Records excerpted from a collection
════

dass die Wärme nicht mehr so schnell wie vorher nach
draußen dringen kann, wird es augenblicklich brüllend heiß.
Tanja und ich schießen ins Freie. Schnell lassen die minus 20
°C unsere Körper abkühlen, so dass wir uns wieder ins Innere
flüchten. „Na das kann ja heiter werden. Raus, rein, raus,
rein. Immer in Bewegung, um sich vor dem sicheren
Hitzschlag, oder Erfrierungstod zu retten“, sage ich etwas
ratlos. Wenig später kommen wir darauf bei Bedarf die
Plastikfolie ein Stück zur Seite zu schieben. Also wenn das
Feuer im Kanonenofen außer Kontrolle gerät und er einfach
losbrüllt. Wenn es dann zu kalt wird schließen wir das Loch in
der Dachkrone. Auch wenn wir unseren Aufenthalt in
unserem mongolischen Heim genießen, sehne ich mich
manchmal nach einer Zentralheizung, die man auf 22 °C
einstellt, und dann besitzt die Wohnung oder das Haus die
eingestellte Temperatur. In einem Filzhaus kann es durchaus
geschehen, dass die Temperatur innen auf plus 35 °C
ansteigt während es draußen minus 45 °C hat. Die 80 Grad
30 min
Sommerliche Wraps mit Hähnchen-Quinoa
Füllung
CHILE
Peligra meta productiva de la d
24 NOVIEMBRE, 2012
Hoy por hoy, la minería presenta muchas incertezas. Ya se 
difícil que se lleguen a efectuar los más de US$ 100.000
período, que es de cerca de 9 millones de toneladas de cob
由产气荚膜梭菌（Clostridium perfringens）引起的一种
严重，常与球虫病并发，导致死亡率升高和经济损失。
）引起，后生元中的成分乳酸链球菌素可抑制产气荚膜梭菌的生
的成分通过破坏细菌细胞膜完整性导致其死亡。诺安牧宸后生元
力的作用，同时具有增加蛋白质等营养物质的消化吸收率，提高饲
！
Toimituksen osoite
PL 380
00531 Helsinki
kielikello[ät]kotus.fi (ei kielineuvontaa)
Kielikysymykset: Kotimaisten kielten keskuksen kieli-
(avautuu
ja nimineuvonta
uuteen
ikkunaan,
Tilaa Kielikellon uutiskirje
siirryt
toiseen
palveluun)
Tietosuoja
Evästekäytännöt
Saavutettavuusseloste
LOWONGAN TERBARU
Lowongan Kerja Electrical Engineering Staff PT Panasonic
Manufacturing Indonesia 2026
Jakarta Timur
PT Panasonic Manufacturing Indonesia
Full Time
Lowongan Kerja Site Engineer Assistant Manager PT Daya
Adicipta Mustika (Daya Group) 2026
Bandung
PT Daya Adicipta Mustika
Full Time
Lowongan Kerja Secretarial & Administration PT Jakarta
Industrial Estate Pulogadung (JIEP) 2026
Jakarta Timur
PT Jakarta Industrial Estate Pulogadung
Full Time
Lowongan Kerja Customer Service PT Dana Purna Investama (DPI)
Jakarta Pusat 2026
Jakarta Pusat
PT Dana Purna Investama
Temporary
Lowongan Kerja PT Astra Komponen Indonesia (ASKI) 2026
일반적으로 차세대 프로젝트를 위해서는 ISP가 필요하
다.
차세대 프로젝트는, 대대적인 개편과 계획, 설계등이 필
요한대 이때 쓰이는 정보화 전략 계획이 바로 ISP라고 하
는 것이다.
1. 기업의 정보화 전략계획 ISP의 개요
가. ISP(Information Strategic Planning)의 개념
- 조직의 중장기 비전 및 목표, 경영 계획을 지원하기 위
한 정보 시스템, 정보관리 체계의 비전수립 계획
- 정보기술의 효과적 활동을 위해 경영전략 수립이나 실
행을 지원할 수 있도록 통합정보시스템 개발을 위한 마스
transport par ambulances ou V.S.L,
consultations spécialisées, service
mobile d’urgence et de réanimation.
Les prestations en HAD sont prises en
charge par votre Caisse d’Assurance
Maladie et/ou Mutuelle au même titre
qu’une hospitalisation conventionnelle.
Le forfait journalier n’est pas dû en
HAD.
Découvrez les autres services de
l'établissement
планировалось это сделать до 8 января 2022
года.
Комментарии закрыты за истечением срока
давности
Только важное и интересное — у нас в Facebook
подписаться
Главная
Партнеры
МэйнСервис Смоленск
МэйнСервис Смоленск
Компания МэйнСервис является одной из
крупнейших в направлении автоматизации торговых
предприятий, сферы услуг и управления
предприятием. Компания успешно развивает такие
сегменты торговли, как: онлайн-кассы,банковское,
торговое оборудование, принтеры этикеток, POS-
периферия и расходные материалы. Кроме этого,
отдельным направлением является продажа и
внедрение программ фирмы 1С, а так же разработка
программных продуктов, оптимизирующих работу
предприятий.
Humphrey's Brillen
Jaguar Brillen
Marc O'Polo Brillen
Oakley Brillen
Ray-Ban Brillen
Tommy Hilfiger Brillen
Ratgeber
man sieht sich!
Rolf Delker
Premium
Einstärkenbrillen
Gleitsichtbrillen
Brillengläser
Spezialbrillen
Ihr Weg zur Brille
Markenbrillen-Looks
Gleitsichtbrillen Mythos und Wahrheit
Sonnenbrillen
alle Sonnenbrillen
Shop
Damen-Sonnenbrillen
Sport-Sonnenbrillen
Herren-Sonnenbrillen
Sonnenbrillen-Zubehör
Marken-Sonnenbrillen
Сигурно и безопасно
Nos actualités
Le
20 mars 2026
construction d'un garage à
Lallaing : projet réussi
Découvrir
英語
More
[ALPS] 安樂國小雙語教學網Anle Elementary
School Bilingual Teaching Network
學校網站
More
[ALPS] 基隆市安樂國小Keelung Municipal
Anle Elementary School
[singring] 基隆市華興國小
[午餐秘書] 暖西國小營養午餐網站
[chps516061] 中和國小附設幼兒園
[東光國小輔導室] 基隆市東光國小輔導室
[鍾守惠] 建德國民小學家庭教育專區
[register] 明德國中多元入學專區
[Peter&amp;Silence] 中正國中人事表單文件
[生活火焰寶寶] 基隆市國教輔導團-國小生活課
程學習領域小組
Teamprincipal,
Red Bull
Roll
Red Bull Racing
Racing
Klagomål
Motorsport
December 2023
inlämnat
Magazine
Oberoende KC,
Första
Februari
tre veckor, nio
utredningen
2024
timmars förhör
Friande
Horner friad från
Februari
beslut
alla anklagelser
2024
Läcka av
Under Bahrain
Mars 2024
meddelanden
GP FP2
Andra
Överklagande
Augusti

════

_Action item_. Repeat the data in full, matching each line exactly.

_Answer to this exercise_.
dass die Wärme nicht mehr so schnell wie vorher nach
draußen dringen kann, wird es augenblicklich brüllend heiß.
Tanja und ich schießen ins Freie. Schnell lassen die minus 20
°C unsere Körper abkühlen, so dass wir uns wieder ins Innere
flüchten. „Na das kann ja heiter werden. Raus, rein, raus,
rein. Immer in Bewegung, um sich vor dem sicheren
Hitzschlag, oder Erfrierungstod zu retten“, sage ich etwas
ratlos. Wenig später kommen wir darauf bei Bedarf die
Plastikfolie ein Stück zur Seite zu schieben. Also wenn das
Feuer im Kanonenofen außer Kontrolle gerät und er einfach
losbrüllt. Wenn es dann zu kalt wird schließen wir das Loch in
der Dachkrone. Auch wenn wir unseren Aufenthalt in
unserem mongolischen Heim genießen, sehne ich mich
manchmal nach einer Zentralheizung, die man auf 22 °C
einstellt, und dann besitzt die Wohnung oder das Haus die
eingestellte Temperatur. In einem Filzhaus kann es durchaus
geschehen, dass die Temperatur innen auf plus 35 °C
ansteigt während es draußen minus 45 °C hat. Die 80 Grad
30 min
Sommerliche Wraps mit Hähnchen-Quinoa
Füllung
CHILE
Peligra meta productiva de la d
24 NOVIEMBRE, 2012
Hoy por hoy, la minería presenta muchas incertezas. Ya se 
difícil que se lleguen a efectuar los más de US$ 100.000
período, que es de cerca de 9 millones de toneladas de cob
由产气荚膜梭菌（Clostridium perfringens）引起的一种
严重，常与球虫病并发，导致死亡率升高和经济损失。
）引起，后生元中的成分乳酸链球菌素可抑制产气荚膜梭菌的生
的成分通过破坏细菌细胞膜完整性导致其死亡。诺安牧宸后生元
力的作用，同时具有增加蛋白质等营养物质的消化吸收率，提高饲
！
Toimituksen osoite
PL 380
00531 Helsinki
kielikello[ät]kotus.fi (ei kielineuvontaa)
Kielikysymykset: Kotimaisten kielten keskuksen kieli-
(avautuu
ja nimineuvonta
uuteen
ikkunaan,
Tilaa Kielikellon uutiskirje
siirryt
toiseen
palveluun)
Tietosuoja
Evästekäytännöt
Saavutettavuusseloste
LOWONGAN TERBARU
Lowongan Kerja Electrical Engineering Staff PT Panasonic
Manufacturing Indonesia 2026
Jakarta Timur
PT Panasonic Manufacturing Indonesia
Full Time
Lowongan Kerja Site Engineer Assistant Manager PT Daya
Adicipta Mustika (Daya Group) 2026
Bandung
PT Daya Adicipta Mustika
Full Time
Lowongan Kerja Secretarial & Administration PT Jakarta
Industrial Estate Pulogadung (JIEP) 2026
Jakarta Timur
PT Jakarta Industrial Estate Pulogadung
Full Time
Lowongan Kerja Customer Service PT Dana Purna Investama (DPI)
Jakarta Pusat 2026
Jakarta Pusat
PT Dana Purna Investama
Temporary
Lowongan Kerja PT Astra Komponen Indonesia (ASKI) 2026
일반적으로 차세대 프로젝트를 위해서는 ISP가 필요하
다.
차세대 프로젝트는, 대대적인 개편과 계획, 설계등이 필
요한대 이때 쓰이는 정보화 전략 계획이 바로 ISP라고 하
는 것이다.
1. 기업의 정보화 전략계획 ISP의 개요
가. ISP(Information Strategic Planning)의 개념
- 조직의 중장기 비전 및 목표, 경영 계획을 지원하기 위
한 정보 시스템, 정보관리 체계의 비전수립 계획
- 정보기술의 효과적 활동을 위해 경영전략 수립이나 실
행을 지원할 수 있도록 통합정보시스템 개발을 위한 마스
transport par ambulances ou V.S.L,
consultations spécialisées, service
mobile d’urgence et de réanimation.
Les prestations en HAD sont prises en
charge par votre Caisse d’Assurance
Maladie et/ou Mutuelle au même titre
qu’une hospitalisation conventionnelle.
Le forfait journalier n’est pas dû en
HAD.
Découvrez les autres services de
l'établissement
планировалось это сделать до 8 января 2022
года.
Комментарии закрыты за истечением срока
давности
Только важное и интересное — у нас в Facebook
подписаться
Главная
Партнеры
МэйнСервис Смоленск
МэйнСервис Смоленск
Компания МэйнСервис является одной из
крупнейших в направлении автоматизации торговых
предприятий, сферы услуг и управления
предприятием. Компания успешно развивает такие
сегменты торговли, как: онлайн-кассы,банковское,
торговое оборудование, принтеры этикеток, POS-
периферия и расходные материалы. Кроме этого,
отдельным направлением является продажа и
внедрение программ фирмы 1С, а так же разработка
программных продуктов, оптимизирующих работу
предприятий.
Humphrey's Brillen
Jaguar Brillen
Marc O'Polo Brillen
Oakley Brillen
Ray-Ban Brillen
Tommy Hilfiger Brillen
Ratgeber
man sieht sich!
Rolf Delker
Premium
Einstärkenbrillen
Gleitsichtbrillen
Brillengläser
Spezialbrillen
Ihr Weg zur Brille
Markenbrillen-Looks
Gleitsichtbrillen Mythos und Wahrheit
Sonnenbrillen
alle Sonnenbrillen
Shop
Damen-Sonnenbrillen
Sport-Sonnenbrillen
Herren-Sonnenbrillen
Sonnenbrillen-Zubehör
Marken-Sonnenbrillen
Сигурно и безопасно
Nos actualités
Le
20 mars 2026
construction d'un garage à
Lallaing : projet réussi
Découvrir
英語
More
[ALPS] 安樂國小雙語教學網Anle Elementary
School Bilingual Teaching Network
學校網站
More
[ALPS] 基隆市安樂國小Keelung Municipal
Anle Elementary School
[singring] 基隆市華興國小
[午餐秘書] 暖西國小營養午餐網站
[chps516061] 中和國小附設幼兒園
[東光國小輔導室] 基隆市東光國小輔導室
[鍾守惠] 建德國民小學家庭教育專區
[register] 明德國中多元入學專區
[Peter&amp;Silence] 中正國中人事表單文件
[生活火焰寶寶] 基隆市國教輔導團-國小生活課
程學習領域小組
Teamprincipal,
Red Bull
Roll
Red Bull Racing
Racing
Klagomål
Motorsport
December 2023
inlämnat
Magazine
Oberoende KC,
Första
Februari
tre veckor, nio
utredningen
2024
timmars förhör
Friande
Horner friad från
Februari
beslut
alla anklagelser
2024
Läcka av
Under Bahrain
Mars 2024
meddelanden
GP FP2
Andra
Överklagande
Augusti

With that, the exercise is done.